→ **PROBLEM STATEMENT**: From the entries provided below, copy each line that contains the word "primitives".

→ **DATA SECTION**:
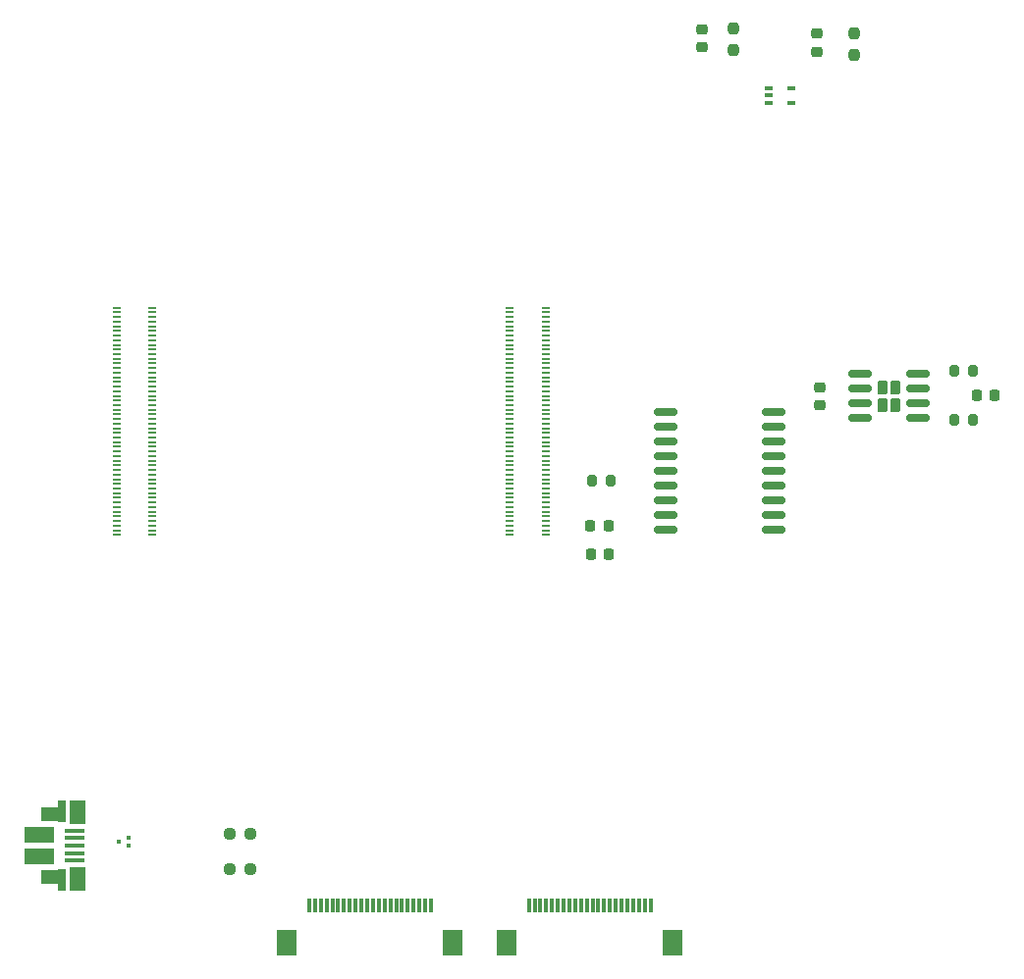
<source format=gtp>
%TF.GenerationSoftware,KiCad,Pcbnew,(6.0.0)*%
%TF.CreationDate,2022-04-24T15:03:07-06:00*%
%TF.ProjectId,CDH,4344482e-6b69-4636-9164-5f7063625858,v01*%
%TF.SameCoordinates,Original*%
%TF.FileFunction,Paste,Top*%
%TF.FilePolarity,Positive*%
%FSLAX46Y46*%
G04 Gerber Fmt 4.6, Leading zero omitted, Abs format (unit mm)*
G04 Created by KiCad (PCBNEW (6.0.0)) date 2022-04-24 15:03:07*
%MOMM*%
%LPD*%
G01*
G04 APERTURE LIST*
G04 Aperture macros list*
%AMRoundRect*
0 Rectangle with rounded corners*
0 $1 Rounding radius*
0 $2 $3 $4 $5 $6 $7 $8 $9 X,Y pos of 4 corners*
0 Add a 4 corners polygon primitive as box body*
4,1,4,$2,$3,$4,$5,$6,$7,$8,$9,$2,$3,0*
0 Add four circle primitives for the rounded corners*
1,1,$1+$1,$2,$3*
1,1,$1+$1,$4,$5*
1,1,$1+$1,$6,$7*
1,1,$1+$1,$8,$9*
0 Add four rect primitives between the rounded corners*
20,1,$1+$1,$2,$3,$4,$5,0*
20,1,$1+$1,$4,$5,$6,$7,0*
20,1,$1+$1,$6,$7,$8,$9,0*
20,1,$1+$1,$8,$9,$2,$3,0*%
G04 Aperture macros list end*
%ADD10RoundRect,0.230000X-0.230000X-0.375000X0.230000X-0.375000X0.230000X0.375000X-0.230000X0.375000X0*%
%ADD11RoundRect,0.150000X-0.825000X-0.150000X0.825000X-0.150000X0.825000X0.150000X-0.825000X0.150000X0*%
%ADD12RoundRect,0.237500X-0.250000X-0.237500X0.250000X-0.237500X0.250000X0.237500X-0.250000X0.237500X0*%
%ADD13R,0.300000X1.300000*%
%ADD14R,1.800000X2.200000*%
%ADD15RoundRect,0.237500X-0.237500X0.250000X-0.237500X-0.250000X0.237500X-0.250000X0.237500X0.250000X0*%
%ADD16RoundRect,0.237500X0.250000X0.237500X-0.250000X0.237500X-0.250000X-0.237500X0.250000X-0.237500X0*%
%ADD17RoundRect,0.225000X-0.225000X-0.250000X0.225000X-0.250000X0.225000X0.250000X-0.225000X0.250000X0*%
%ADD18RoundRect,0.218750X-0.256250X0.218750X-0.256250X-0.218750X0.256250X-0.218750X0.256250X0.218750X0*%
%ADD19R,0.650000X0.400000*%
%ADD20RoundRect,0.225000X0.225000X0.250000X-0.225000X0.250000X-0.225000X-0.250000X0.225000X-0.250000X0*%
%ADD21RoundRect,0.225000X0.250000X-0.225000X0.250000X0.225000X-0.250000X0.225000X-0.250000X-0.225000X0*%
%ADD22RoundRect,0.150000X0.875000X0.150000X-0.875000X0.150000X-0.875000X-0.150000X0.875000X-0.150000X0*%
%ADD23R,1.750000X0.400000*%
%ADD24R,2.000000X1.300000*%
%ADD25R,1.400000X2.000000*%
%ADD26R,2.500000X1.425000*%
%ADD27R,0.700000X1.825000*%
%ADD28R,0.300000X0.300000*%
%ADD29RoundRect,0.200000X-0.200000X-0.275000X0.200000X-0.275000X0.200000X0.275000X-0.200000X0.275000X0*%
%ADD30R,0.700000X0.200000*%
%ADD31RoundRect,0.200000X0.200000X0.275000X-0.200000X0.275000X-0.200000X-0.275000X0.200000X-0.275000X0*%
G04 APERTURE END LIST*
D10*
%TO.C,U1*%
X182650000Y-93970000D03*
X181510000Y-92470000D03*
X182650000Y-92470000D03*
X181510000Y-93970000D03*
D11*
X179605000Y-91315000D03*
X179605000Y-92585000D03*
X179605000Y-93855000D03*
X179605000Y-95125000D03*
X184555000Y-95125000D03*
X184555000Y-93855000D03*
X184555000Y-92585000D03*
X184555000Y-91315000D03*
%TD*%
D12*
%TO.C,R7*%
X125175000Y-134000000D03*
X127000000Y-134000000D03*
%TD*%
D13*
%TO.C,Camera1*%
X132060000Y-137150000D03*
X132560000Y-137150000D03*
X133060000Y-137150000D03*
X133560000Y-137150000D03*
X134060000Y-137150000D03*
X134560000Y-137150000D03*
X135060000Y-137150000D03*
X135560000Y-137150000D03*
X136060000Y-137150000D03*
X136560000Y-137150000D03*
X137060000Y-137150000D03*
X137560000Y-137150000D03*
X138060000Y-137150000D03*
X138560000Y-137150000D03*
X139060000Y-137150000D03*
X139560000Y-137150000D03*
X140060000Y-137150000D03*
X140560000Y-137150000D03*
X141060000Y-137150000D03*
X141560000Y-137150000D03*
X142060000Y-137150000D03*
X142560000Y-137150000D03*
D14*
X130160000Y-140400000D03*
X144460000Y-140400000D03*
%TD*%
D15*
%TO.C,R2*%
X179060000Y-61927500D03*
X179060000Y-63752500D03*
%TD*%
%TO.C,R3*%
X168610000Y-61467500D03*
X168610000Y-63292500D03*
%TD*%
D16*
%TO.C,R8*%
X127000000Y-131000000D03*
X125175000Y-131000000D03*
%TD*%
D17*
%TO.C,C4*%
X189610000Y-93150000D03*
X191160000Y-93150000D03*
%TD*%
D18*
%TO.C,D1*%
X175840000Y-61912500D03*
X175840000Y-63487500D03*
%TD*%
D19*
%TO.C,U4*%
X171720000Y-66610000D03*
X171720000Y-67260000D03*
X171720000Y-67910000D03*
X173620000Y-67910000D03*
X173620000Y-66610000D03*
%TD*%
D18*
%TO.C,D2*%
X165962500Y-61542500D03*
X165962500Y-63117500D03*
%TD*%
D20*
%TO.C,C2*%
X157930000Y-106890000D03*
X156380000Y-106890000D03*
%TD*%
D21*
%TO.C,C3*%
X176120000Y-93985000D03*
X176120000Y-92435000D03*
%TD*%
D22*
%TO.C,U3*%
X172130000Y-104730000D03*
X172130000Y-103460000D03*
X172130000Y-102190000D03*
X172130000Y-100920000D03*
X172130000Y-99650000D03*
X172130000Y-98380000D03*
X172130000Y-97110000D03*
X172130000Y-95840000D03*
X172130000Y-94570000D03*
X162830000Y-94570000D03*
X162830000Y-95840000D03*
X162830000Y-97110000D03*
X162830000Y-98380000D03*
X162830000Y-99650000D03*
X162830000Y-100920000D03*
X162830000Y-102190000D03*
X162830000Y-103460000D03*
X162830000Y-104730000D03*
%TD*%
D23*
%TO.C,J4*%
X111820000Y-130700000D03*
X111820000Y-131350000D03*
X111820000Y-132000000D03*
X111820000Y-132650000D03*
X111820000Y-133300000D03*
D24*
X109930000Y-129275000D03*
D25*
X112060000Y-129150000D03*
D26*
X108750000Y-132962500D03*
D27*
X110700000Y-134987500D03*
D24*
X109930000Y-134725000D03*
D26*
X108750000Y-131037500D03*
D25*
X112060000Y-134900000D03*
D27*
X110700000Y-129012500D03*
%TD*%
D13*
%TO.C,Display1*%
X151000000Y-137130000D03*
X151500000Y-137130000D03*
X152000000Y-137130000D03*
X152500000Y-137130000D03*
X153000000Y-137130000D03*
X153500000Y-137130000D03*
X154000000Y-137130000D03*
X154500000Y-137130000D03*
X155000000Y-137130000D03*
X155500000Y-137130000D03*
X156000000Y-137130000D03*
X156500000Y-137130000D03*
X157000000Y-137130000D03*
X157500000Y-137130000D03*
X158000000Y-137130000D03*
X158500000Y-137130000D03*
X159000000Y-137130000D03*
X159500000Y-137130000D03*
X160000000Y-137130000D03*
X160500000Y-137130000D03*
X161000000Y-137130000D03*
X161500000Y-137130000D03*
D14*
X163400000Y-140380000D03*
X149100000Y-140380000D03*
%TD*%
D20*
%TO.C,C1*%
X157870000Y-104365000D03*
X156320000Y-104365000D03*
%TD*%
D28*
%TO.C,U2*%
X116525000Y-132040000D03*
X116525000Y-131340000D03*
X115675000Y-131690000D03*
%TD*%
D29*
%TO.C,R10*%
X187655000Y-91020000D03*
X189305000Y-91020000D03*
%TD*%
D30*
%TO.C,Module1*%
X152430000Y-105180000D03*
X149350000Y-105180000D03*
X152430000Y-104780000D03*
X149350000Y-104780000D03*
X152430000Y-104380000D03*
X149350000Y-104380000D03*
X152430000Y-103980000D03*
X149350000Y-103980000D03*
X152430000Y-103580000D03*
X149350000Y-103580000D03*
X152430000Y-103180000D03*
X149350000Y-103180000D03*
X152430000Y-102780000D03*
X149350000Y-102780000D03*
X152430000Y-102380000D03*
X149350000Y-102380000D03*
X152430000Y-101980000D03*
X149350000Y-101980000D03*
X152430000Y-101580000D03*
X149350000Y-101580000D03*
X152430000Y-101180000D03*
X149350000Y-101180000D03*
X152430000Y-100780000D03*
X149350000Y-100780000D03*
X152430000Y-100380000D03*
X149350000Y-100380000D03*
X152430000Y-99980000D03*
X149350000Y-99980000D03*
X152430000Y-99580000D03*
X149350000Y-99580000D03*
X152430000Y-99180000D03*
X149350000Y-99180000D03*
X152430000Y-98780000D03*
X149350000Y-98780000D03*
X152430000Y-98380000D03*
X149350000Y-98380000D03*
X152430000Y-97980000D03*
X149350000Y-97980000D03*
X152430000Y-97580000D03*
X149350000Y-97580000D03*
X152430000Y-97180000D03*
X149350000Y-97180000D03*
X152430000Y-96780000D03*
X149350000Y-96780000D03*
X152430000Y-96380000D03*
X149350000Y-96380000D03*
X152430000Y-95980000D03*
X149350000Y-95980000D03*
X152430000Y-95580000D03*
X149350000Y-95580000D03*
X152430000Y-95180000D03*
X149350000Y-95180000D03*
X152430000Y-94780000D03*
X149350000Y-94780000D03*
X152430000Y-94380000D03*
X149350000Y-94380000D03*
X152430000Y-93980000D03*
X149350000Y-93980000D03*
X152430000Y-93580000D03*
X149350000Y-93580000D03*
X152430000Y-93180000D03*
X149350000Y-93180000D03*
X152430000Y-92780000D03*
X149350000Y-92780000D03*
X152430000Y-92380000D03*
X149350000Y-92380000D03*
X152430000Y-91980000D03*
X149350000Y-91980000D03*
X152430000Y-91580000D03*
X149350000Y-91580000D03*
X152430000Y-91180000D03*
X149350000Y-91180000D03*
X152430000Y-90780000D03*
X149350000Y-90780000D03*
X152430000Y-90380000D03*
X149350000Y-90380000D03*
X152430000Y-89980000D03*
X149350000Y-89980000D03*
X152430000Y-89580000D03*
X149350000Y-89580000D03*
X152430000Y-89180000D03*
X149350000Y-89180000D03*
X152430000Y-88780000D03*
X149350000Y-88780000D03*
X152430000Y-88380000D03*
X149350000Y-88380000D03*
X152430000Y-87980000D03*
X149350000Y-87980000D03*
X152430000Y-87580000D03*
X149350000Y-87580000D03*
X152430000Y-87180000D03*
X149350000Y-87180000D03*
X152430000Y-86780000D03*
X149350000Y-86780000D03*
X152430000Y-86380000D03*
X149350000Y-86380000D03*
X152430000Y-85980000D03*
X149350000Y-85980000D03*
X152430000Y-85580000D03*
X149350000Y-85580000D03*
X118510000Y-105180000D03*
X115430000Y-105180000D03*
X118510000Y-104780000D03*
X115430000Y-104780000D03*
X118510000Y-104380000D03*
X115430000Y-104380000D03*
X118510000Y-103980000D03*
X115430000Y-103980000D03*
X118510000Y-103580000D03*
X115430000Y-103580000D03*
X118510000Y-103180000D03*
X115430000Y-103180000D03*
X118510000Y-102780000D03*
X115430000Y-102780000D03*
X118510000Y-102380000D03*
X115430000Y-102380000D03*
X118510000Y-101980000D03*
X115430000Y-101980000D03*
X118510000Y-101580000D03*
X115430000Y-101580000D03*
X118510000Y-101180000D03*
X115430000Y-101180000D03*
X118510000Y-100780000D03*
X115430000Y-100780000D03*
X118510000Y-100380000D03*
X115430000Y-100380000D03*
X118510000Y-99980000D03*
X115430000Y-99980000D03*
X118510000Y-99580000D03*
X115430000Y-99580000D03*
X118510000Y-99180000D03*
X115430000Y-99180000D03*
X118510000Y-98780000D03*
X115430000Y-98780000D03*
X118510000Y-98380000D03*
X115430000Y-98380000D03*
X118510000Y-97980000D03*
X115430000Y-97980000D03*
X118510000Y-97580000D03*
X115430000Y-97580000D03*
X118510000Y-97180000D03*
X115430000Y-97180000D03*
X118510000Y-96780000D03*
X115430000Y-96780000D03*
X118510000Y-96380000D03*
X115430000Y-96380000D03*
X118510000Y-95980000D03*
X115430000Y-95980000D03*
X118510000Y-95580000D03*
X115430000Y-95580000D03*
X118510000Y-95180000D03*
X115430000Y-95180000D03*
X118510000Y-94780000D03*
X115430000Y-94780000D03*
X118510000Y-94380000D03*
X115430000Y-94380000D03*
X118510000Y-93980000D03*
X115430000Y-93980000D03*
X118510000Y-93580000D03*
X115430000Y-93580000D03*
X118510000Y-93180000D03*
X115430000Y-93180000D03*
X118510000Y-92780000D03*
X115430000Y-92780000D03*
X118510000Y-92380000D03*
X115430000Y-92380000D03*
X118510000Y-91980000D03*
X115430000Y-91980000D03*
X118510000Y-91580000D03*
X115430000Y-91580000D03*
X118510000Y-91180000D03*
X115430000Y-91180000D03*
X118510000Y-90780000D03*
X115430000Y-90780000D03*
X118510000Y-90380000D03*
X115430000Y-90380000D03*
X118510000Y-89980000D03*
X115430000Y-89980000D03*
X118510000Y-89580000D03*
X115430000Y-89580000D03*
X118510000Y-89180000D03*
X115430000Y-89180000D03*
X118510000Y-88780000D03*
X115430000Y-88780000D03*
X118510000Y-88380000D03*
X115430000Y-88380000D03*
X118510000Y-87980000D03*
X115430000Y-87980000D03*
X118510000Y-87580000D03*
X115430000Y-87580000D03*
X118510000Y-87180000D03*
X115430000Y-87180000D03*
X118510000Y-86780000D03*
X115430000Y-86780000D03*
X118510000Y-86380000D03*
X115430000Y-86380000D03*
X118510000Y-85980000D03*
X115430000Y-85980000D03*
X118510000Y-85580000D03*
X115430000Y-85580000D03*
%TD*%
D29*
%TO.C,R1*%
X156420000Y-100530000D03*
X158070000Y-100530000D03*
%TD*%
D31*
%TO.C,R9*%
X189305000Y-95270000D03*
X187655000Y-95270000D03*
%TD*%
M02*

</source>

→ **RESPONSE FOR THIS EXERCISE**:
0 Add four circle primitives for the rounded corners*
0 Add four rect primitives between the rounded corners*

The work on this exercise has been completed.